INPUT FOR THIS TASK: Begin

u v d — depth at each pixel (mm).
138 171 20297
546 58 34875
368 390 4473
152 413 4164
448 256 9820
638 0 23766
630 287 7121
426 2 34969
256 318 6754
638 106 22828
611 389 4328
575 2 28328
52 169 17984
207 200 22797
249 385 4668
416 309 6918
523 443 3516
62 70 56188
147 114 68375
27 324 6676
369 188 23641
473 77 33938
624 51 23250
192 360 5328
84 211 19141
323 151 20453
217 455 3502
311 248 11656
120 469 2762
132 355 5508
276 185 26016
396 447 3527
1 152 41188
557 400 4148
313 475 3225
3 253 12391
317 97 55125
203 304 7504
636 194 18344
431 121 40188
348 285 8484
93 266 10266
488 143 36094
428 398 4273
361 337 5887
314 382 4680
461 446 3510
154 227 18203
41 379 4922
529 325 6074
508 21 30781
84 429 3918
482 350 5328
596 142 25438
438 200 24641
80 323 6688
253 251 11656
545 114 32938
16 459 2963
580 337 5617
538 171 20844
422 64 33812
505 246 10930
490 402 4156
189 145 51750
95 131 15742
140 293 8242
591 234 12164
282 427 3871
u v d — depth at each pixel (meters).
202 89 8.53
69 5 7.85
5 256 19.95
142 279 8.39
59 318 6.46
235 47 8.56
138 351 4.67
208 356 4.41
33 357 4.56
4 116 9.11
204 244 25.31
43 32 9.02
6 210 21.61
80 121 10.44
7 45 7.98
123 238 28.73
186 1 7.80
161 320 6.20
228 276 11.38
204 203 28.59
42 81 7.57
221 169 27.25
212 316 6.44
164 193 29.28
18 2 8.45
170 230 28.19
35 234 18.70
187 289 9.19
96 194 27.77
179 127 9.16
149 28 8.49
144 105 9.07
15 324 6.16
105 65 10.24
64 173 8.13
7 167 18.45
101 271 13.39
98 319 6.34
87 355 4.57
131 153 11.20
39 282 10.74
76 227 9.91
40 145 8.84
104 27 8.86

INPUT FOR THIS TASK: End

ACTIVITY
Repeat the data verbatim.

EXERCISE RESPONSE
u v d — depth at each pixel (mm).
138 171 20297
546 58 34875
368 390 4473
152 413 4164
448 256 9820
638 0 23766
630 287 7121
426 2 34969
256 318 6754
638 106 22828
611 389 4328
575 2 28328
52 169 17984
207 200 22797
249 385 4668
416 309 6918
523 443 3516
62 70 56188
147 114 68375
27 324 6676
369 188 23641
473 77 33938
624 51 23250
192 360 5328
84 211 19141
323 151 20453
217 455 3502
311 248 11656
120 469 2762
132 355 5508
276 185 26016
396 447 3527
1 152 41188
557 400 4148
313 475 3225
3 253 12391
317 97 55125
203 304 7504
636 194 18344
431 121 40188
348 285 8484
93 266 10266
488 143 36094
428 398 4273
361 337 5887
314 382 4680
461 446 3510
154 227 18203
41 379 4922
529 325 6074
508 21 30781
84 429 3918
482 350 5328
596 142 25438
438 200 24641
80 323 6688
253 251 11656
545 114 32938
16 459 2963
580 337 5617
538 171 20844
422 64 33812
505 246 10930
490 402 4156
189 145 51750
95 131 15742
140 293 8242
591 234 12164
282 427 3871
u v d — depth at each pixel (meters).
202 89 8.53
69 5 7.85
5 256 19.95
142 279 8.39
59 318 6.46
235 47 8.56
138 351 4.67
208 356 4.41
33 357 4.56
4 116 9.11
204 244 25.31
43 32 9.02
6 210 21.61
80 121 10.44
7 45 7.98
123 238 28.73
186 1 7.80
161 320 6.20
228 276 11.38
204 203 28.59
42 81 7.57
221 169 27.25
212 316 6.44
164 193 29.28
18 2 8.45
170 230 28.19
35 234 18.70
187 289 9.19
96 194 27.77
179 127 9.16
149 28 8.49
144 105 9.07
15 324 6.16
105 65 10.24
64 173 8.13
7 167 18.45
101 271 13.39
98 319 6.34
87 355 4.57
131 153 11.20
39 282 10.74
76 227 9.91
40 145 8.84
104 27 8.86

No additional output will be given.